§ Input data:

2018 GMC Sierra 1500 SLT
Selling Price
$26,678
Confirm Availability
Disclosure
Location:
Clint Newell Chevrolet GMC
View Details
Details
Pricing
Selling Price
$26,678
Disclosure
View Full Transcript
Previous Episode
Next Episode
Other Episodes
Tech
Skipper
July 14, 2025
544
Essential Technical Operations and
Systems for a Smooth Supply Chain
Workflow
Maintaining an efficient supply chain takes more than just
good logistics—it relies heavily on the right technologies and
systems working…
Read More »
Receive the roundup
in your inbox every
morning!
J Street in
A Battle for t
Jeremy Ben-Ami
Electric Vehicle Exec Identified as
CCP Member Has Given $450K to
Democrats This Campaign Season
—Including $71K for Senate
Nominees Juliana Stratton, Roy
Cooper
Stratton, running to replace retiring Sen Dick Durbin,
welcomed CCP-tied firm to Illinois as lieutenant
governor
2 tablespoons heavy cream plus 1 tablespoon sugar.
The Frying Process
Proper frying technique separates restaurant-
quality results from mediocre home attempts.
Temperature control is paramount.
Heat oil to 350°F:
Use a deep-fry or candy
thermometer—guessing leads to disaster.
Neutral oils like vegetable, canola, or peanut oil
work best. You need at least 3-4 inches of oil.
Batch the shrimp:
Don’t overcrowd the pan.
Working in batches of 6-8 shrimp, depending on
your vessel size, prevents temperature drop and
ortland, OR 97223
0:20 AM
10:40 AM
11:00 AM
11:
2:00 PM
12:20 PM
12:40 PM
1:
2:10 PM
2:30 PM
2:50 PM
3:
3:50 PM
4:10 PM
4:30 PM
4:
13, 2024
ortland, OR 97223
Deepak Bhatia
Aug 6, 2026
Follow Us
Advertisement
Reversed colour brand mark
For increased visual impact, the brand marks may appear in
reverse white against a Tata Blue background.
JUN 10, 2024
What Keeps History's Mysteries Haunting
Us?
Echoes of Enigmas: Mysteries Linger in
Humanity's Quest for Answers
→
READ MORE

§ What you will do:
Check the listing for the word "your". Show each line that has it.

§ Expected output:
in your inbox every
your vessel size, prevents temperature drop and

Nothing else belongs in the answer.